Aim of the task: Can you transcribe every entry word for word, skipping the images?

········

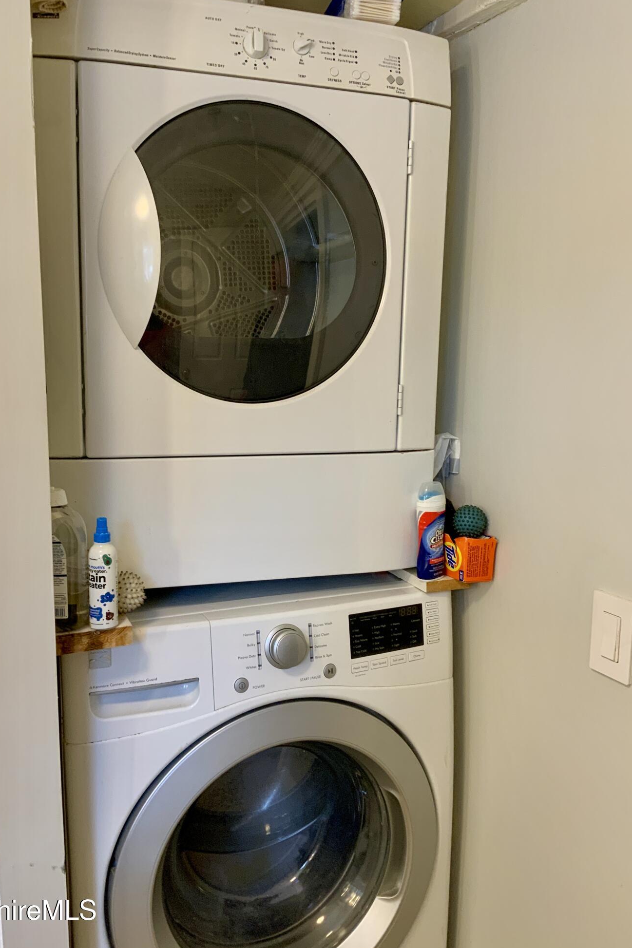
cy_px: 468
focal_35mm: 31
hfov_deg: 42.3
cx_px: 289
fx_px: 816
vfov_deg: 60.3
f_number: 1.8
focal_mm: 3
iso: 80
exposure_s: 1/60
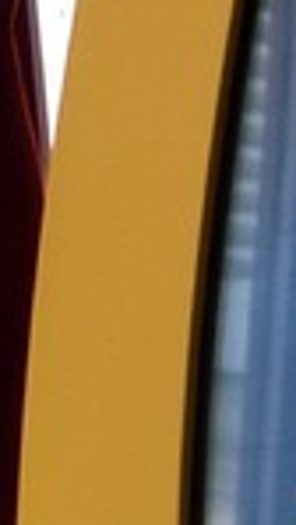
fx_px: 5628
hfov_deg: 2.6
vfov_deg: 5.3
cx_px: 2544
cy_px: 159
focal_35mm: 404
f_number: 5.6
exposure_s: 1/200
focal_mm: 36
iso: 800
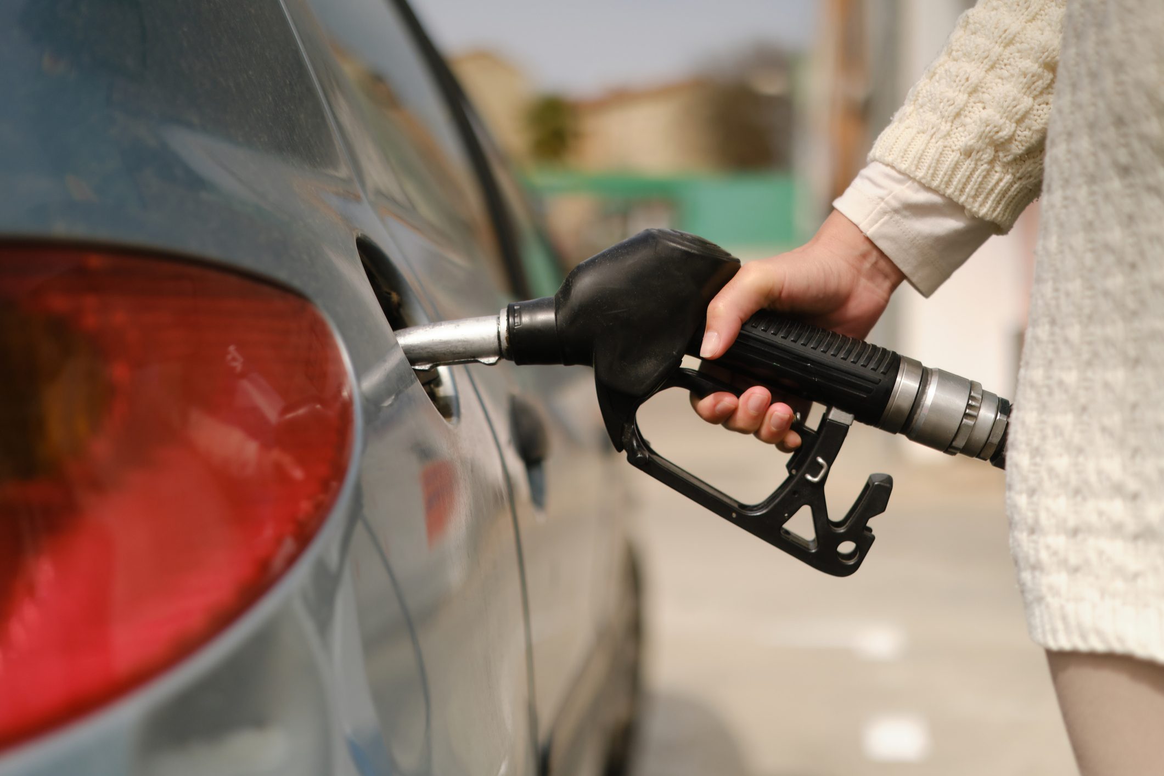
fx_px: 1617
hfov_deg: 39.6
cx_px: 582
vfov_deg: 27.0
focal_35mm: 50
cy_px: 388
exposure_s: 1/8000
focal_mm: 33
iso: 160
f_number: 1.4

········

Worked solution:
cy_px: 468
focal_35mm: 31
hfov_deg: 42.3
cx_px: 289
fx_px: 816
vfov_deg: 60.3
f_number: 1.8
focal_mm: 3
iso: 80
exposure_s: 1/60
fx_px: 5628
hfov_deg: 2.6
vfov_deg: 5.3
cx_px: 2544
cy_px: 159
focal_35mm: 404
f_number: 5.6
exposure_s: 1/200
focal_mm: 36
iso: 800
fx_px: 1617
hfov_deg: 39.6
cx_px: 582
vfov_deg: 27.0
focal_35mm: 50
cy_px: 388
exposure_s: 1/8000
focal_mm: 33
iso: 160
f_number: 1.4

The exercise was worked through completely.